Of course, what we’re really getting into here is Objectivism. Linguistic categories provide the link between objectivist metaphysics or the nature of the world agnostic of human understanding and epistemology or the nature of human cognition, language, and knowledge. Given any property or collection of properties, one has a category, linking the real-world to the epistemological.  

How one defines and organizes those properties makes the difference. And more importantly, those categories are often arbitrary rather than grounded in absolute truth because there is no such thing as absolute truth to a category.  

Boundaries are fuzzy, things are often more than one category, some things fall in between and can be hard to define. And people can learn categories from multiple sources, which might have the same qualifications, but not the same contents.  

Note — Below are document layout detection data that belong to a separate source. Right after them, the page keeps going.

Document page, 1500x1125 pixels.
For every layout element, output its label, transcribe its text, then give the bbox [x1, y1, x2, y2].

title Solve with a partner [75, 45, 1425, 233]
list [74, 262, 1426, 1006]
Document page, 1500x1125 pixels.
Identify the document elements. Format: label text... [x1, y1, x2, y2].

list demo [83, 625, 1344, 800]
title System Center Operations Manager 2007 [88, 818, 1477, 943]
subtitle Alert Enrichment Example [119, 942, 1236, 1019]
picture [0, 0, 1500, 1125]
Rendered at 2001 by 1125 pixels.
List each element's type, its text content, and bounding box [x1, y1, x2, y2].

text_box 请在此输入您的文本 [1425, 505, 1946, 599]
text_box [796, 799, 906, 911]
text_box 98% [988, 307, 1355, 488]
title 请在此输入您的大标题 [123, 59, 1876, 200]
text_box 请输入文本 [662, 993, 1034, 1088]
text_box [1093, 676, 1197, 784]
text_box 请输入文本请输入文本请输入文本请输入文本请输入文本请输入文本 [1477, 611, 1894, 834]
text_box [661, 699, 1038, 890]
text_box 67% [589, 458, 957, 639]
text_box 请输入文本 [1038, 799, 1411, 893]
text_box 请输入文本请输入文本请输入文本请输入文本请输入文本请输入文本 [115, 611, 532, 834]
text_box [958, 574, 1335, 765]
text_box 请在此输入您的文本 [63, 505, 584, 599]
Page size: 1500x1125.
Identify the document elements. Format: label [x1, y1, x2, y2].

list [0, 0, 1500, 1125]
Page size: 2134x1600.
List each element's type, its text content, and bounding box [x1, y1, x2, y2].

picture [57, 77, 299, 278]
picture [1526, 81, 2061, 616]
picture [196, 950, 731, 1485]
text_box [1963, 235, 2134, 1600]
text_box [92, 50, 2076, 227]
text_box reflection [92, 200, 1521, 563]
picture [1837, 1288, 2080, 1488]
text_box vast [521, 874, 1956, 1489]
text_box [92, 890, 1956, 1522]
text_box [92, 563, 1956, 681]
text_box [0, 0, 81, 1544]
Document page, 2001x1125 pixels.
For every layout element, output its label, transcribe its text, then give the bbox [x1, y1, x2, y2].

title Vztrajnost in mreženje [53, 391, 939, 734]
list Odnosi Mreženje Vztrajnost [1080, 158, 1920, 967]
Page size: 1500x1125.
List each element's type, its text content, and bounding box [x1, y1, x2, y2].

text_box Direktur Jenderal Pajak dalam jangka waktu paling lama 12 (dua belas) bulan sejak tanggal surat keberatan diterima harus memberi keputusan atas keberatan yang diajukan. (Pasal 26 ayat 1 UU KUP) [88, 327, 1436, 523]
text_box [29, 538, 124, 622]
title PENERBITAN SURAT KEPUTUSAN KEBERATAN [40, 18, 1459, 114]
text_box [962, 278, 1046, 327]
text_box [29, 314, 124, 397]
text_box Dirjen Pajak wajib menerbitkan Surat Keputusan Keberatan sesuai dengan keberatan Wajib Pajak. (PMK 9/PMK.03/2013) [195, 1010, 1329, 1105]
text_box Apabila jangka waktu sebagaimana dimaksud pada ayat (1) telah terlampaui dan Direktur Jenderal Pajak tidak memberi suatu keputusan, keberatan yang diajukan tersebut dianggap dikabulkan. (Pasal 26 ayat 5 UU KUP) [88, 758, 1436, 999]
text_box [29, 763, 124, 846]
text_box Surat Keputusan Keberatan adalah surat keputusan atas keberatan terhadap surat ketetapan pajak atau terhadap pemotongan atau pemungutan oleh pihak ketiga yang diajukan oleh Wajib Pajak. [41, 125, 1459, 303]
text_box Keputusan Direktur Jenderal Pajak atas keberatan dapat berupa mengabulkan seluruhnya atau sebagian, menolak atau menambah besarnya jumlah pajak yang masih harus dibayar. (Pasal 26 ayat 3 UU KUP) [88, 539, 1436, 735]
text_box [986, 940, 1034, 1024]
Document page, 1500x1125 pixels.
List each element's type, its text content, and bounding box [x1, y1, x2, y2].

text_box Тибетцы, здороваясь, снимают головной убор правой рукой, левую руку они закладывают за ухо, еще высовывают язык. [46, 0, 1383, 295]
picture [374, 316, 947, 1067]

Categories and linguistic determinism 

So, what happens when someone with concepts/categories of directions as Makai/Mauka is introduced to concepts of left/right and the cardinal (east/west/south/north) directions? Do they not then have more concepts to be able to more effectively navigate their world. Yes. Does their understanding of their world change? Not really.  

That’s (weak) linguistic determinism. Having a concept from a language gives the speaker of that language the tools to use that concept.  

That’s opposed to strong linguistic determination, where having the concept directly influences your experience of the world. (Which is a bit of nonsense, but you can see the concept in the film Arrival (2016), where learning a heptapod language allowed the heroine to change her experience of time). 

On the other hand, being able to categorize vegetables as savory plant-based ingredients versus categorizing them as edible stems of plants doesn’t make a lot of difference to your daily life, except, in the latter case, you might need a different definition to define which ingredients you see as suitable for putting on a pizza and which should really be used in jam instead. Looking at you, pineapples.  

Still, categories are one of the things that makes language transmittable. We package everything into neat little concepts that we can re-use, share, learn easily, etc.  

But are those concepts universal? No! You wouldn’t say that knowing left and right gave you a universal grasp of what direction is. Just like you wouldn’t say that learning a new concept for time gave you an ability to see into the future.  

Similarly, you probably shouldn’t go around saying there’s only one way to be a vegetable. After all, botanical definitions have their place as much as culinary ones do.  

It’s just up to you whether you’re comfortable adding rhubarb to your risotto just because it is, indeed, a vegetable. How much it is true that it is a vegetable and how much it is true it is a fruit is really up to you to decide… but good luck communicating that to others.